🤖 AI Summary
This study addresses the scarcity of multilingual parallel corpora in crisis scenarios, which severely limits the quality of emergency translation. To overcome this challenge, the authors propose a novel approach that integrates domain adaptation with readability optimization. Specifically, they first retrieve and filter data from general-domain corpora to augment limited crisis-related parallel data, which is then used to fine-tune a small language model. Subsequently, preference-based reinforcement learning is employed to generate simplified English translations conforming to the CEFR A2 readability level. This work represents the first effort to jointly incorporate domain adaptation and simplification objectives tailored for emergency communication.
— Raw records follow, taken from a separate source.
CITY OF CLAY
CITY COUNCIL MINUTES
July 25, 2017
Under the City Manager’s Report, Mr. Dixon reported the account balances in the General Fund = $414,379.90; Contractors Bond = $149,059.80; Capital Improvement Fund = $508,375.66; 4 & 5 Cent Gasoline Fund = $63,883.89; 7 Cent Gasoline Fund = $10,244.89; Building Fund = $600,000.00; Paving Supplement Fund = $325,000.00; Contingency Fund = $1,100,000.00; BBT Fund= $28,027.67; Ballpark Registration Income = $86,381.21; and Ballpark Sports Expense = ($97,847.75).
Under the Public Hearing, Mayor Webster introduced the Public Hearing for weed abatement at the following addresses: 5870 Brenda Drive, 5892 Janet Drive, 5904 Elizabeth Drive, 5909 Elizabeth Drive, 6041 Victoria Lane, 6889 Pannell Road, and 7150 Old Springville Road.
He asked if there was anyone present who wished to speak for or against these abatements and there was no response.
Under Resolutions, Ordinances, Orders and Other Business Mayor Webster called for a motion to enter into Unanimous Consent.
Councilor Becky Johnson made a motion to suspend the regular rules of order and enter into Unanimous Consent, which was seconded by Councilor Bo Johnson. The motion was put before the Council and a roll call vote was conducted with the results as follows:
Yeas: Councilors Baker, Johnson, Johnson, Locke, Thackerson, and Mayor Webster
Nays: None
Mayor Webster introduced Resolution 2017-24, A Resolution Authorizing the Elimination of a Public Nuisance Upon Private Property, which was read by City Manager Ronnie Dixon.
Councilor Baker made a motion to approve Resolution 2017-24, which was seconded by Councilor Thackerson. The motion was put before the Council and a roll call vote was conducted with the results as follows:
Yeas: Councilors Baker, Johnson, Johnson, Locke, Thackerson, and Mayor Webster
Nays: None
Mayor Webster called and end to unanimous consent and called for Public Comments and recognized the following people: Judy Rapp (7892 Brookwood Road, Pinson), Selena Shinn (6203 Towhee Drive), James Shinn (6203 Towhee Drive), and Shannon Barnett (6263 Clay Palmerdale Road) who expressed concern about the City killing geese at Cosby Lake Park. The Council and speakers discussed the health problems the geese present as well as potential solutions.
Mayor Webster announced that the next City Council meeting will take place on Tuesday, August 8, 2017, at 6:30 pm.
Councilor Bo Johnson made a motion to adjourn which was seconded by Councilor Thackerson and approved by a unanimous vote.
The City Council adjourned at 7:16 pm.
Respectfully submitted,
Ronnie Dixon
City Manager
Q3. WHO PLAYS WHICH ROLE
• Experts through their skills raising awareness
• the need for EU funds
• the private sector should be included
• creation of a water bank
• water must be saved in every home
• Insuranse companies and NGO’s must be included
Both automatic and human evaluations demonstrate that the resulting translations significantly improve readability while preserving semantic adequacy, confirming the method’s effectiveness and practicality in resource-constrained settings.
📝 Abstract
Timely and reliable multilingual communication is critical during natural and human-induced disasters, but developing effective solutions for crisis communication is limited by the scarcity of curated parallel data. We propose a domain-adaptive pipeline that expands a small reference corpus, by retrieving and filtering data from general corpora. We use the resulting dataset to fine-tune a small language model for crisis-domain translation and then apply preference optimization to bias outputs toward CEFR A2-level English. Automatic and human evaluation shows that this approach improves readability, while maintaining strong adequacy. Our results indicate that simplified English, combined with domain adaptation, can function as a practical lingua franca for emergency communication when full multilingual coverage is not feasible.